Зарницын пожал многозначительно плечами, еще многозначительнее улыбнулся и произнес:

– Дело у каждого из нас на всяком месте, возле нас самих, – и, вздохнув гражданским вздохом, добавил: – именно возле нас самих, дело повсюду, повсюду дело ждет рук, доброй воли и уменья.

– Это тоцно, – ответил Сафьянос, не понимающий, что он говорит и что за странное такое обращение допускает с собою.

– Но нужны, ваше превосходительство, и учители, и учители тоже нужны: это факт. Я был бы очень счастлив, если бы вы мне позволили рекомендовать вам на мое место очень достойного и способного молодого человека.

– Я усигда готов помочь молодым людям, ну только это полозено типэрь с согласием близайсаго нацальства делать.

– Ближайшее начальство вот – Петр Лукич Гловацкий. Петр Лукич! вы желали бы, чтобы мое место было отдано Юстину Феликсовичу?

– Да, я буду очень рад.

– И я буду рада, – весело сказала Лиза.

– И вы? – оскалив зубы, спросил Сафьянос.

– И я тоже, – сказала с другой стороны, закрасневшись, Женни.

– И вы? – осклабляясь в другую сторону, спросил ревизор и, тотчас же мотнув головою, как уж, в обе стороны, произнес: – Ну, поздравьте васего протязе с местом.

– Поздравляю! – сказала Лиза, указывая пальцем на Помаду.

В шкафе была еще бутылка шампанского, и ее сейчас же роспили за новое место Помады.

Сафьянос первый поднял бокал и проговорил:

– Поздравляю вас, господин Помада, – чокнулся с ним и с обеими розами, также державшими в своих руках по бокалу.

– Вот случай! – шептал кандидат, толкая Розанова. – Выпей же хоть бокал за меня.

– Отстань, не могу я пить ничего, – отвечал Розанов.

В числе различных практических и непрактических странностей, придуманных англичанами, нельзя совершенно отрицать целесообразность обычая, предписывающего дамам после стола удаляться от мужчин.
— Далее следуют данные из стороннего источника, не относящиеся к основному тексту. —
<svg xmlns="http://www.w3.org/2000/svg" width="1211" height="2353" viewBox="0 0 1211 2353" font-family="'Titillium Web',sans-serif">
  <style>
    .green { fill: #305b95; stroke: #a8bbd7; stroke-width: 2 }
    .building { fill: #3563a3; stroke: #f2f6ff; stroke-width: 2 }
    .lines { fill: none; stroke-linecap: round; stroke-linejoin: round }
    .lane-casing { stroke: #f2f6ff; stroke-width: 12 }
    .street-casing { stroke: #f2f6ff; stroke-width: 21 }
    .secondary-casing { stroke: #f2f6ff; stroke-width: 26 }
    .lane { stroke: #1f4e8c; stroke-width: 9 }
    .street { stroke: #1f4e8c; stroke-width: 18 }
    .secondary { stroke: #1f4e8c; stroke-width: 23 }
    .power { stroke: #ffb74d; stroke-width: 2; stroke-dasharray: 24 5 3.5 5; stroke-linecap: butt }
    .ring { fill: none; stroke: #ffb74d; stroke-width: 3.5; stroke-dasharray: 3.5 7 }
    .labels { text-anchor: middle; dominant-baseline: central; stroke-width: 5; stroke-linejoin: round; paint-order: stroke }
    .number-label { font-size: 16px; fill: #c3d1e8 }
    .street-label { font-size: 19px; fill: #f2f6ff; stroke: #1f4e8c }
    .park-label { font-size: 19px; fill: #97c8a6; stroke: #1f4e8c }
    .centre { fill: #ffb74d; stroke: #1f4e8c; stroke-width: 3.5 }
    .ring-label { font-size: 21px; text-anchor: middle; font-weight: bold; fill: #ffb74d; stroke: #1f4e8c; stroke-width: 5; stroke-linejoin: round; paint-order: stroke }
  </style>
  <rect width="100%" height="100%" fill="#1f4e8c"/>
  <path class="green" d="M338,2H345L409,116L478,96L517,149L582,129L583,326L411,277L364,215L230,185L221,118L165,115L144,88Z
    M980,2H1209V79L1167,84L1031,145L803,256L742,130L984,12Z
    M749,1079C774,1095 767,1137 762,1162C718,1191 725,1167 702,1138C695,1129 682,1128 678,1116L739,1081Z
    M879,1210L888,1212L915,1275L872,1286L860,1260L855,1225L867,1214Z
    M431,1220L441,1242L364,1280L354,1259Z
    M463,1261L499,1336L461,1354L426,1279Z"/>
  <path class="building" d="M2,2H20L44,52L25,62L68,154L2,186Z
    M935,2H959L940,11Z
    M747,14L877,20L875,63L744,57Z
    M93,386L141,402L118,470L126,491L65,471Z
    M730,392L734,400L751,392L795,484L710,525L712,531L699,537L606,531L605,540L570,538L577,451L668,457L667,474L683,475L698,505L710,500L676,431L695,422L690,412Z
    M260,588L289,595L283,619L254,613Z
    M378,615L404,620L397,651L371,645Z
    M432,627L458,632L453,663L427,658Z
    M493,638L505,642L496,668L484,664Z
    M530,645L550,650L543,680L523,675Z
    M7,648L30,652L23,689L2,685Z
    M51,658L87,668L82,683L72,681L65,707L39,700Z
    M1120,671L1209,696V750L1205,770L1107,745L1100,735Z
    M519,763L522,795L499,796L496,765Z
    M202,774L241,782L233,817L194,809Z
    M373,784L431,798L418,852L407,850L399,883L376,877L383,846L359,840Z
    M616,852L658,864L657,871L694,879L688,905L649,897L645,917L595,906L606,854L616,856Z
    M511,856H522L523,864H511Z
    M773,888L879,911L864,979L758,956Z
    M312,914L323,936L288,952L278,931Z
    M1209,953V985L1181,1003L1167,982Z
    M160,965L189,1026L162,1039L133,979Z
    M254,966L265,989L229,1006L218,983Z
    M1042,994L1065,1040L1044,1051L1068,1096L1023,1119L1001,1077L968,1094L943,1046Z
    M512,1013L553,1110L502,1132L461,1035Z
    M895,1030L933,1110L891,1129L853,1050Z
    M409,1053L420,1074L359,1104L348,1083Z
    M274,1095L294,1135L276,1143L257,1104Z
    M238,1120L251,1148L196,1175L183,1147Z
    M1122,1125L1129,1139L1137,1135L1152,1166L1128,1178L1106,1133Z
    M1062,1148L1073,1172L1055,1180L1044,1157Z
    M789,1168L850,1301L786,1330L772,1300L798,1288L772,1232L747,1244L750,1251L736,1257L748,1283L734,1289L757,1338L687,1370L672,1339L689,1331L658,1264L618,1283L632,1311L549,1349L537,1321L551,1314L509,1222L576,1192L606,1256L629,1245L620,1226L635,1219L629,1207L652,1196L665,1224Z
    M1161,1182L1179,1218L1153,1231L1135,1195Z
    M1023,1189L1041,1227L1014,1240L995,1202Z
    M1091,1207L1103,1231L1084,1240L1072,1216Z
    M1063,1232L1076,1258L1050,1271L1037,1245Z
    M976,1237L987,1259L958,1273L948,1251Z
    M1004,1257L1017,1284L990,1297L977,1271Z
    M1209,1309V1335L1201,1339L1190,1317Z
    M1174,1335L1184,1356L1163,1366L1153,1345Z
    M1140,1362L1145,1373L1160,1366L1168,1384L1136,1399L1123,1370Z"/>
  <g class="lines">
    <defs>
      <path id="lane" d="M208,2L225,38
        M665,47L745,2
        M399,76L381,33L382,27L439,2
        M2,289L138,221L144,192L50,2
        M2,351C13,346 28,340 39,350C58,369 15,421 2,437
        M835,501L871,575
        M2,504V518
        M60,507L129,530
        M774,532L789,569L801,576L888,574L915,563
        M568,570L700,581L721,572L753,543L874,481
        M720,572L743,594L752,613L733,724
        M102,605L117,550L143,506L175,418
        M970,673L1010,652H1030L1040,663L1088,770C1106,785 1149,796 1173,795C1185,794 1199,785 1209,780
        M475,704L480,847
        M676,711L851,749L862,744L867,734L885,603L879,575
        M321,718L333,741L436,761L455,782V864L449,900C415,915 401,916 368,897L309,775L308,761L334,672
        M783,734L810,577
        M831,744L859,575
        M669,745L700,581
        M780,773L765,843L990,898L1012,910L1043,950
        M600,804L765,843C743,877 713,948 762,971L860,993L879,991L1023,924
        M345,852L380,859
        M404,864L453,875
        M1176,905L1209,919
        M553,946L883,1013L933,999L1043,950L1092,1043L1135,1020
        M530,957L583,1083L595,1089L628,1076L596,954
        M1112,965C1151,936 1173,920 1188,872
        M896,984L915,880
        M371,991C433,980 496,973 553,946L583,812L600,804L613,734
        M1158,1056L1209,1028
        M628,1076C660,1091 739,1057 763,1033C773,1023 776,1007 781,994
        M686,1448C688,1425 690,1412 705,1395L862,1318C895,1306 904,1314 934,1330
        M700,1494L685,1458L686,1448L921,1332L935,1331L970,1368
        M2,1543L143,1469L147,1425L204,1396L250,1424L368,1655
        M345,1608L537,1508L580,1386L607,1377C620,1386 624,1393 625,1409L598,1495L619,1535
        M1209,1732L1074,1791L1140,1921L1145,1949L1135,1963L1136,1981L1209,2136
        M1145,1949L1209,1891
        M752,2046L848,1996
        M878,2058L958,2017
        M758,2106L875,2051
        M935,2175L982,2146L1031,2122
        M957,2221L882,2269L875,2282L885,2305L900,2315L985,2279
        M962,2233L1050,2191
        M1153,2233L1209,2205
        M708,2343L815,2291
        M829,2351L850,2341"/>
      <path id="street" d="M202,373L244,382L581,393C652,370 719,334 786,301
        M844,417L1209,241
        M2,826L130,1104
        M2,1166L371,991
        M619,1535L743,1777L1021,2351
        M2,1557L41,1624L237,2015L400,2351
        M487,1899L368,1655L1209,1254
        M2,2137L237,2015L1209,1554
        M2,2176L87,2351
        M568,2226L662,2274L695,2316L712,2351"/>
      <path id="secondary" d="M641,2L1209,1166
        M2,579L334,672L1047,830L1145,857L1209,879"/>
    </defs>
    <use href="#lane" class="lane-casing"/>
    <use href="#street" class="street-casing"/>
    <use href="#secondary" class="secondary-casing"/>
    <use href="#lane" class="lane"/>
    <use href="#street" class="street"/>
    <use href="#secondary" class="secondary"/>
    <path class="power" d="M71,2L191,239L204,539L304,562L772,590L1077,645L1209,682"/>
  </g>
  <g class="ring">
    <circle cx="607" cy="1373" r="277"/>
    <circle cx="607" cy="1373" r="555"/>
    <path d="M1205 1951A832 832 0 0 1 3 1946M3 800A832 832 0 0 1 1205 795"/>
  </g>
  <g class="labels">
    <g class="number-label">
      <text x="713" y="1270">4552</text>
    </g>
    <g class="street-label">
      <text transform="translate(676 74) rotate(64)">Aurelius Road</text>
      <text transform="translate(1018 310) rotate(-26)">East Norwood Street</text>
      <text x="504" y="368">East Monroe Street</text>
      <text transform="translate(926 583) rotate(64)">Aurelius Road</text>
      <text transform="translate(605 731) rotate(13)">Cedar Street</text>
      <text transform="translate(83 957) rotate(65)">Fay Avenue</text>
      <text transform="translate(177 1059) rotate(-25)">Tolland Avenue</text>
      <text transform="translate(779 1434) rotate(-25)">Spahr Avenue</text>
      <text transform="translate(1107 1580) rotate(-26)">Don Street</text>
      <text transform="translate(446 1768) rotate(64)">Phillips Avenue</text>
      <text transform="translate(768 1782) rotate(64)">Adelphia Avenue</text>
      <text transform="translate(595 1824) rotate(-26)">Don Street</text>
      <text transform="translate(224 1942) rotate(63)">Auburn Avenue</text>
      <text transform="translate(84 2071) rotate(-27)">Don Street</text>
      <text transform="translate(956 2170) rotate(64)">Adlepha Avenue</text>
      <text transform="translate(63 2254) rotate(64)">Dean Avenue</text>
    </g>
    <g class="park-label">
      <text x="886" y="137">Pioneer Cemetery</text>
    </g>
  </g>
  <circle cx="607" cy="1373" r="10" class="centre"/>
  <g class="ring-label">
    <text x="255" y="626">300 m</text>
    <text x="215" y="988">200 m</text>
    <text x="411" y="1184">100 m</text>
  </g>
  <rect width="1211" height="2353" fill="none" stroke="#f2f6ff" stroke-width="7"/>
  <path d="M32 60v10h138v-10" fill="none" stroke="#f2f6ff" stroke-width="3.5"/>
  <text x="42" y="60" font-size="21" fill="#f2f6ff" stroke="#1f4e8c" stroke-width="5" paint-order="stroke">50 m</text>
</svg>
Наши девицы очень умно поступили, отправившись тотчас после обеда в укромную голубую комнату Женни, ибо даже сам Петр Лукич через час после обеда вошел к ним с неестественными розовыми пятнышками на щеках и до крайности умильно восхищался простотою обхождения Сафьяноса.

– Не узнаю начальственных лиц: простота и благодушие! – восклицал он.

Было уже около шести часов вечера, на дворе потеплело, и показалось солнце.

Ученое общество продолжало благодушествовать в зале. С каждым новым стаканом Сафьянос все более и более вовлекался в свою либеральную роль, и им овладевал хвастливый бес многоречия, любящий все пьяные головы вообще, а греческие в особенности.

Сафьянос уже вволю наврал об Одессе, о греческом клубе, о предполагаемых реформах по министерству, о стремлении начальства сблизиться с подчиненными и о своих собственных многосторонних занятиях по округу и по ученым обществам, которые избрали его своим членом.

Все благоговейно слушали и молчали. Изредка только Зарницын или Саренко вставляли какое-нибудь словечко.

Выбрав удобную минуту, Зарницын встал и, отведя в сторону Вязмитинова, сказал:

– Добрые вести.

– Что такое?

Зарницын вынул листок почтовой бумаги и показал несколько строчек, в которых было сказано: «У нас уж на фабриках и в казармах везде поют эту песню. Посылаю вам ее сто экземпляров и сто программ адреса. Распространяйте, и т. д.».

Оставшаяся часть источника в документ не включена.